***** Teks Bacaan

Kedua, kemenangan emosional. Menurutnya, kemenangan emosional berarti keberhasilan mengontrol emosi. Kemampuan mengontrol emosi berarti mengedepankan sikap kesabaran. Sabar, kata Shoimah, bukan simbol kelemahan melainkan satu kekuatan yang harus dipertahankan.
Shoimah kemudian mengutip hadis Hadits dari Abu Hurairah dengan derajat Muttafaq ‘alaih bahwa Rasulullah Saw bersabda: “Orang kuat bukanlah orang yang sering menang berkelahi, akan tetapi orang kuat adalah orang yang mampu mengendalikan hawa nafsunya ketika marah.”
“Kesabaran merupakan karakter yang utama. Ketika kita puasa pun jangan membuat kegaduhan dan apabila ada orang yang mengajak bertengkar tegaskanlah ‘inni shaimun’ atau saya sedang berpuasa. Orang yang berpuasa akan menahan emosinya sehingga tidak membuat balasan cacian atau dendam,” tuturnya.
Ketiga, kemenangan intelektual. Menurutnya, kemenangan ini ditandai dengan melahirkan sosok muslim yang mampu membaca situasi dan kondisi. Bagi alumni Pondok Pesantren Muallimat Muhammadiyah Yogyakarta ini, kecerdasan bukan hanya melampaui nilai-nilai yang telah ditentukan, tetapi juga kesesuaian antara kualitas dan kuantitas.
Penjelasan Shoimah ini diperkuat dengan hadis Nabi saw yang menegaskan bahwa manusia yang cerdas adalah orang yang paling banyak mengingat kematian dan paling baik dalam mempersiapkan bekal untuk menghadapi kehidupan setelah kematian.
“Dengan demikian, kecerdasan intelektual dalam Islam adalah mampu membedakan mana yang hak dan mana yang batil, mampu mempertimbangkan mana yang manfaat dan mana mudlarat, dan mengerti pula mana yang wajib dan mana yang bukan,” jelasnya.

**********
***** Entri Data

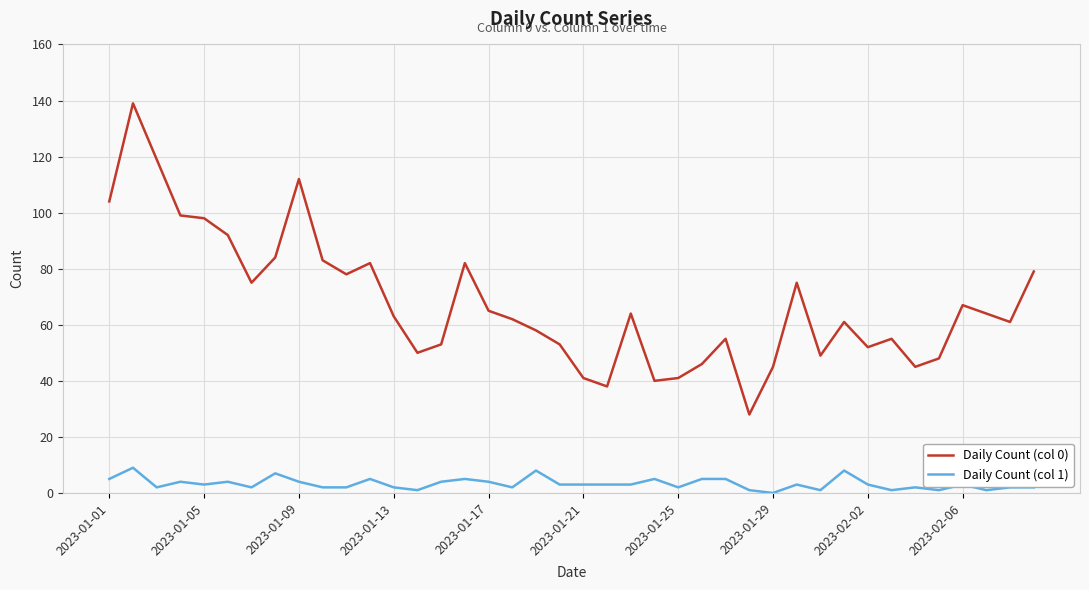

In Daily Count (col 0), how many points are lower than both neighbors (excluding endpoints)?

10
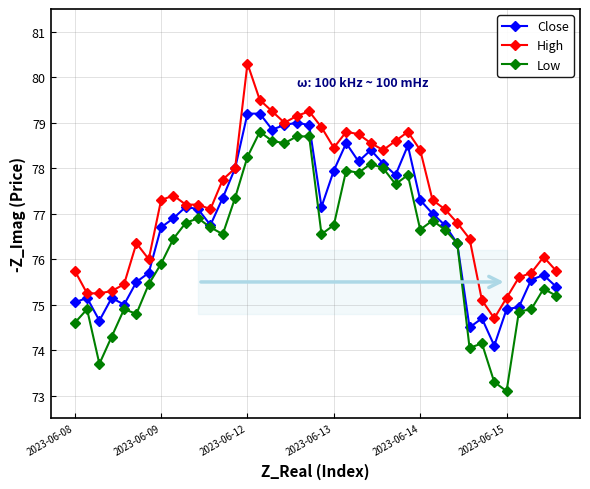

What is the greatest value displayed?

80.3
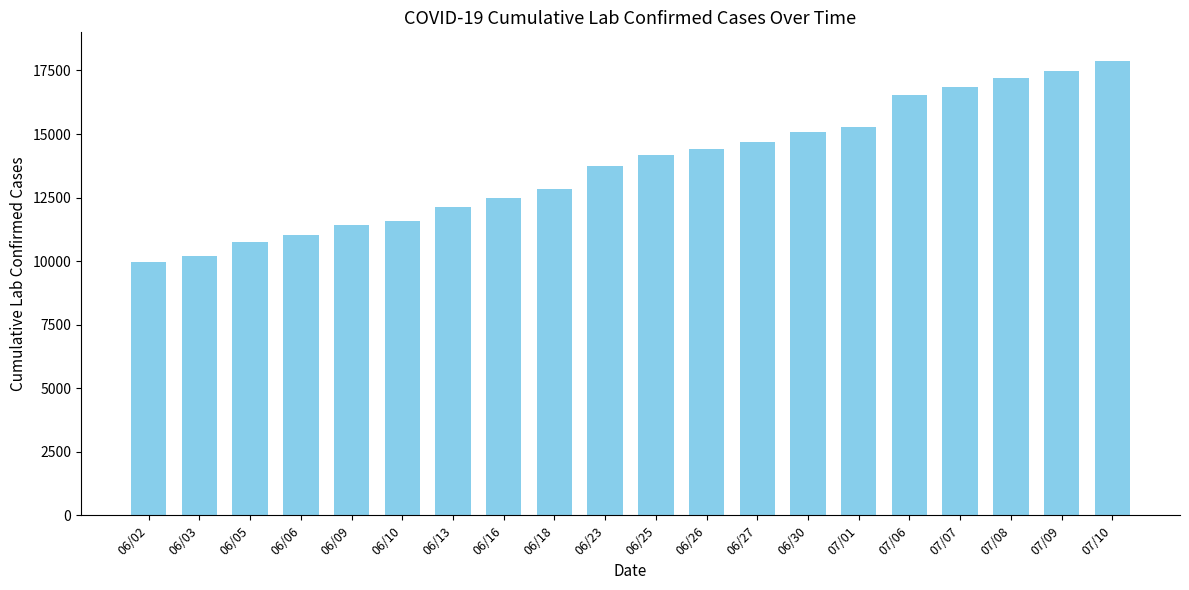

What is the maximum value shown in the chart?

17890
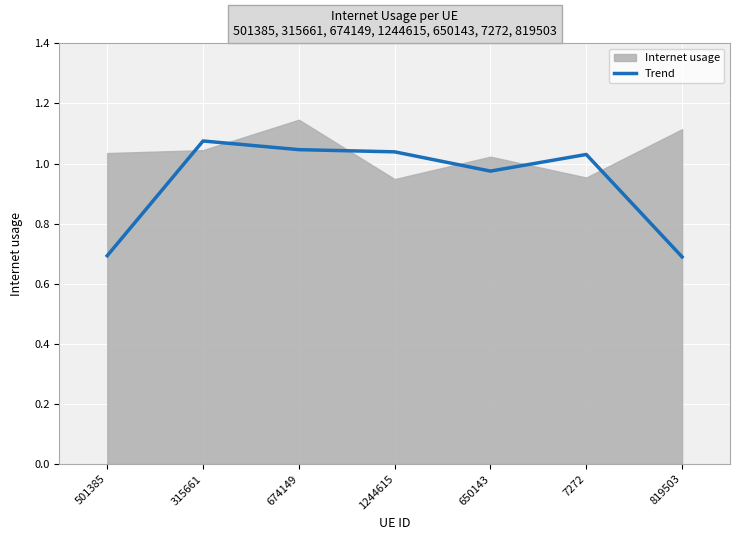

How many interior local peaks (higher than both neighbors) does the data have?

2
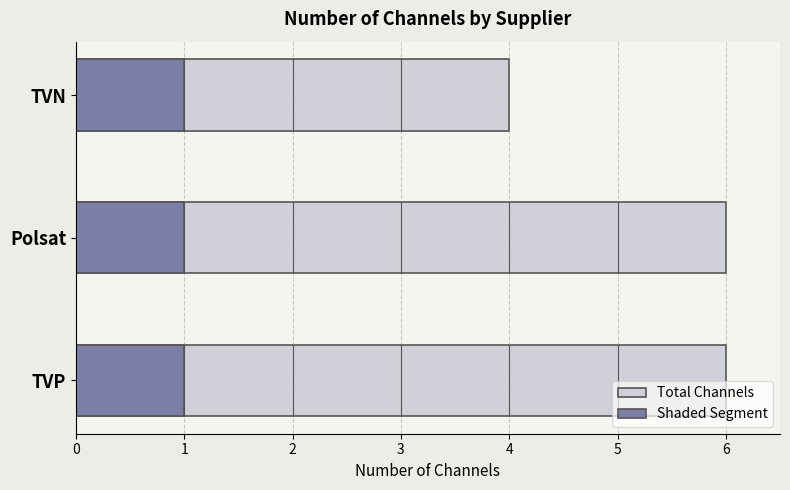

True or false: Shaded Segment has a value of 0.1 at 0.

False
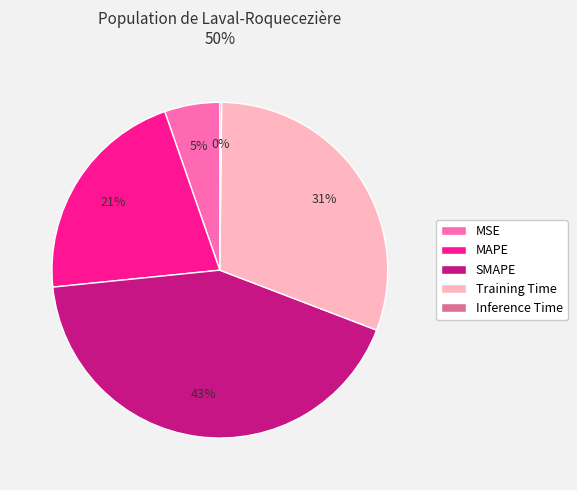

Is there any slice that represents more than half of the pie?

No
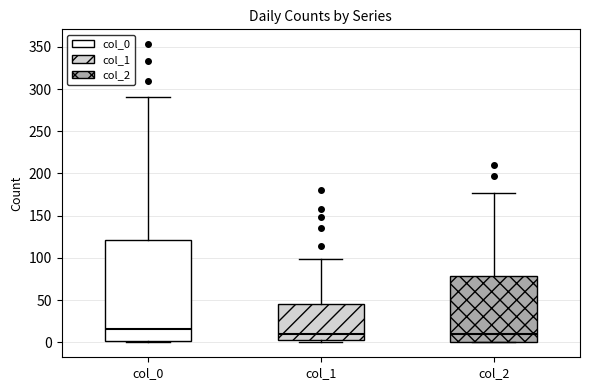

Comparing the boxes themselves (not the whiskers), which one is the tallest?

col_0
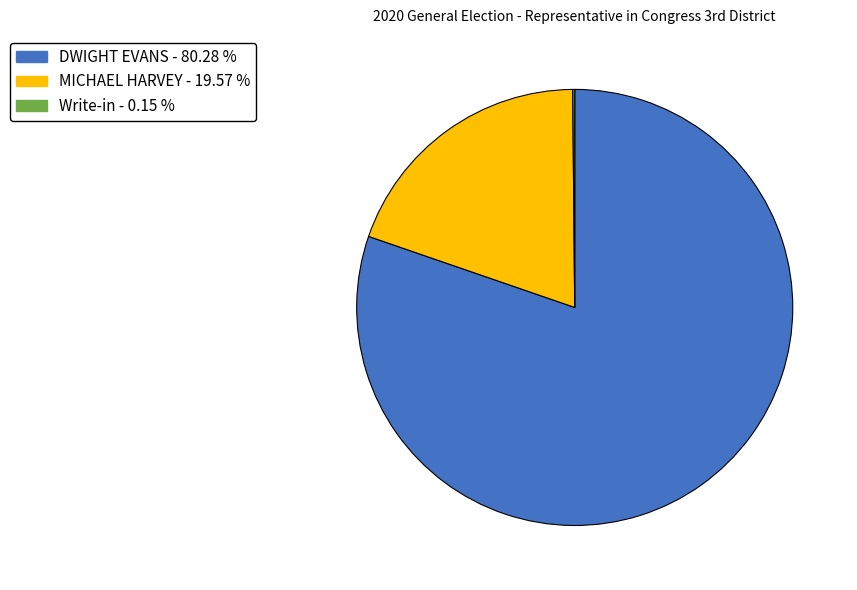

Combined, do DWIGHT EVANS and MICHAEL HARVEY account for over 50%?

Yes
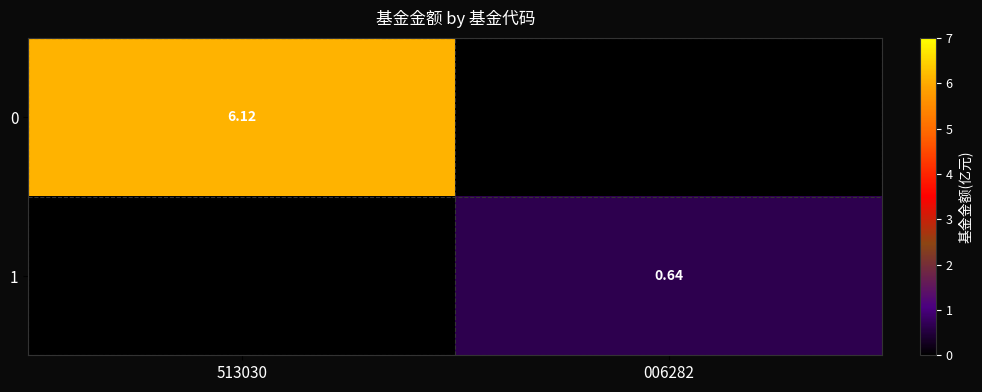

The 1 series shows 0.4 at 513030. True or false?

False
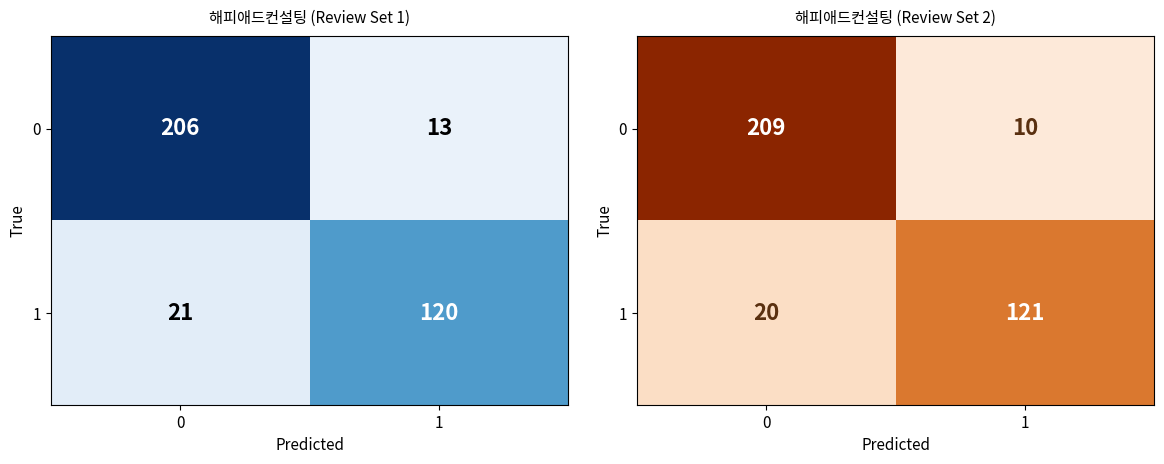

What is the sum of the 0 values at 1 and 0?

219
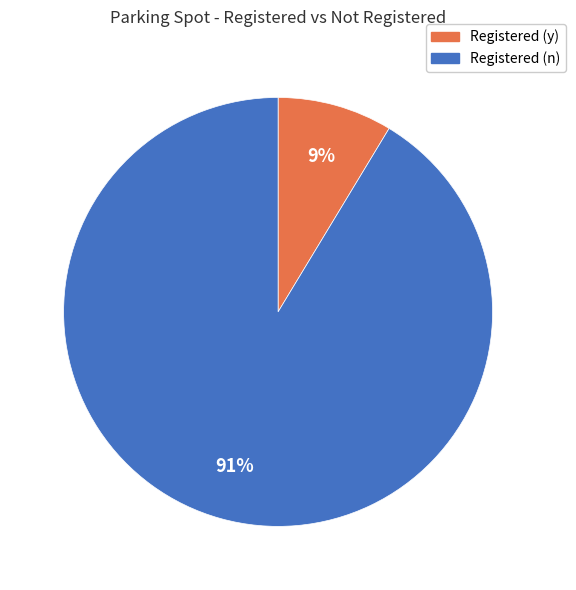

Is there any slice that represents more than half of the pie?

Yes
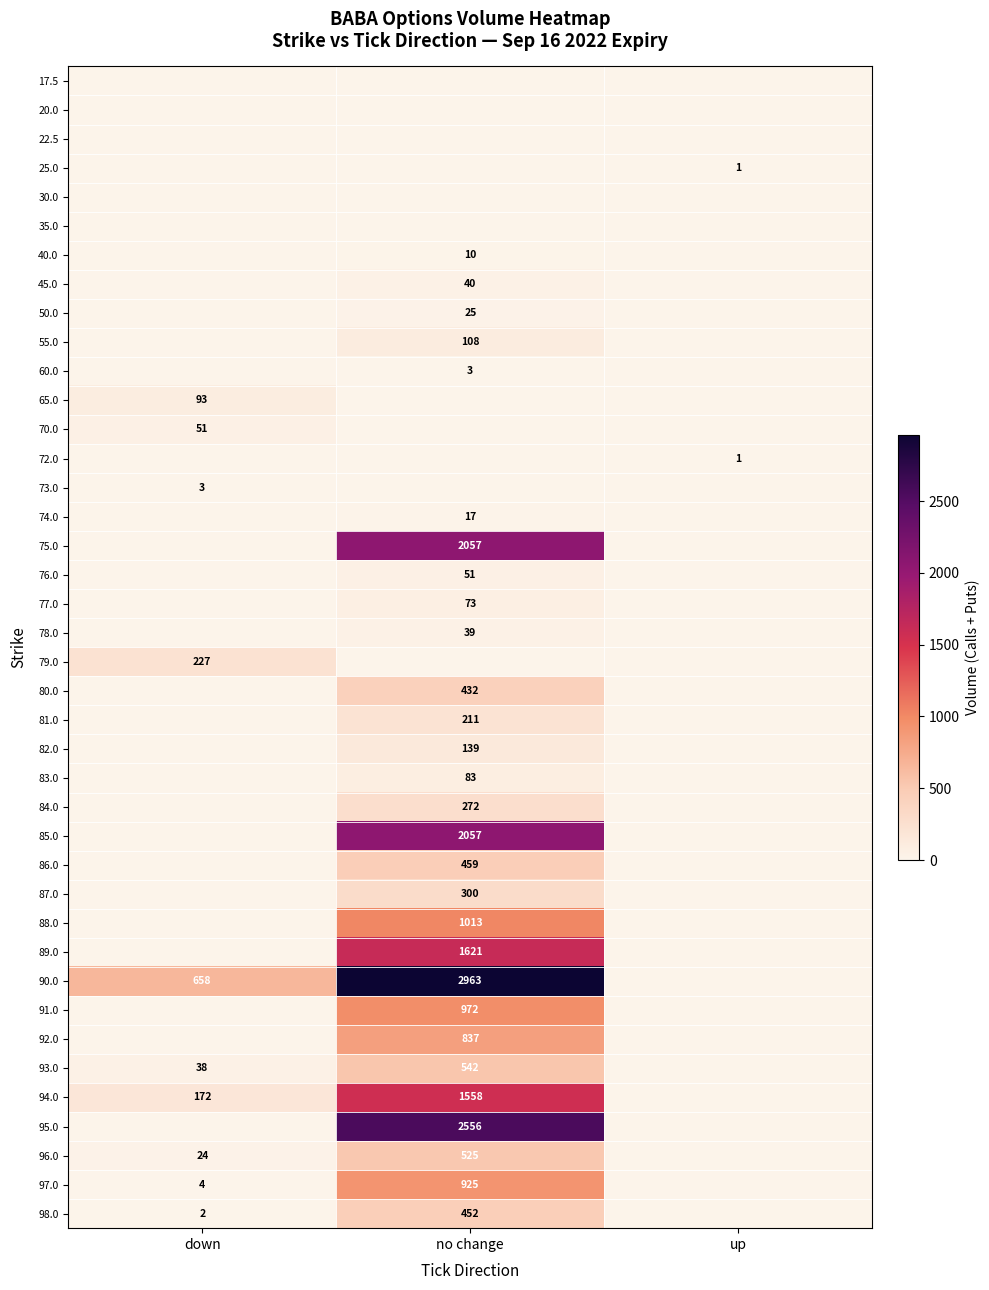

The 75.0 series shows 1022 at no change. True or false?

False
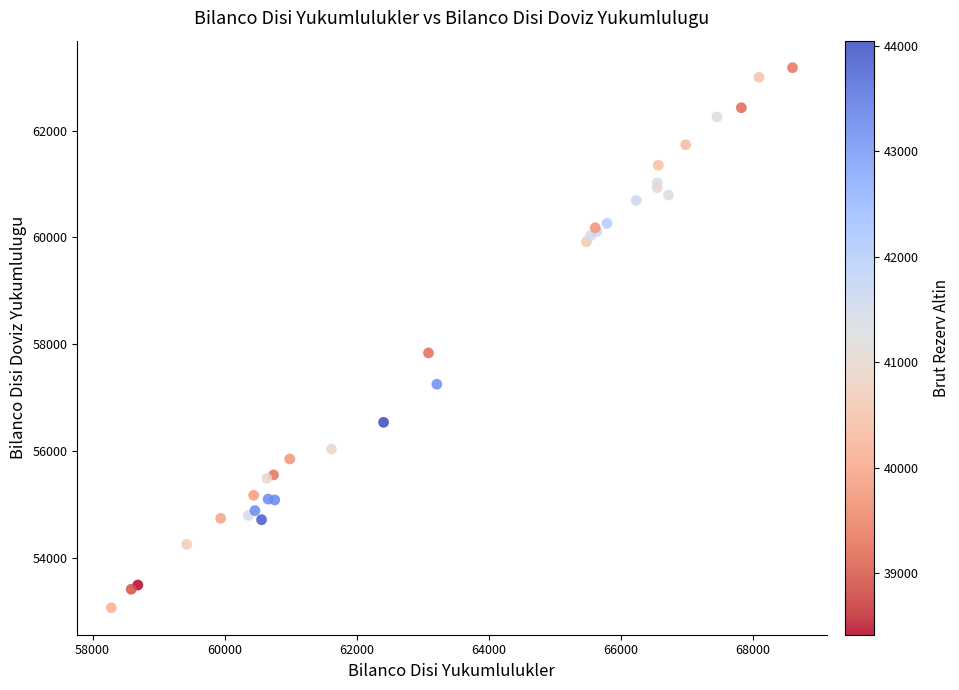

What Y value in the scatter plot is closest to 58122?

57837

**********

▶ [Tugas yang Dikerjakan]:
1. Jawablah pertanyaan berikut berdasarkan teks tentang kemenangan emosional dan intelektual:
(a) Menurut Shoimah, sabar bukan simbol apa?
(b) Apa yang ditegaskan kepada orang yang mengajak bertengkar ketika sedang berpuasa?
(c) Shoimah adalah alumni pondok pesantren yang mana?
2. Tuliskan kembali baris-baris dalam data, mulai dari baris yang memuat "What is the sum of the 0 values at 1 and 0?" sampai akhir data, termasuk kedua ujungnya. Jangan sertakan gambar dalam jawaban.
Data tersebut tidak berhubungan dengan teks.

▶ [Jawaban Kegiatan]:
1.
(a) Sabar bukan simbol kelemahan, melainkan satu kekuatan yang harus dipertahankan.
(b) Yang ditegaskan adalah "inni shaimun" atau "saya sedang berpuasa".
(c) Pondok Pesantren Muallimat Muhammadiyah Yogyakarta.

2.
What is the sum of the 0 values at 1 and 0?

219

Is there any slice that represents more than half of the pie?

Yes

The 75.0 series shows 1022 at no change. True or false?

False

What Y value in the scatter plot is closest to 58122?

57837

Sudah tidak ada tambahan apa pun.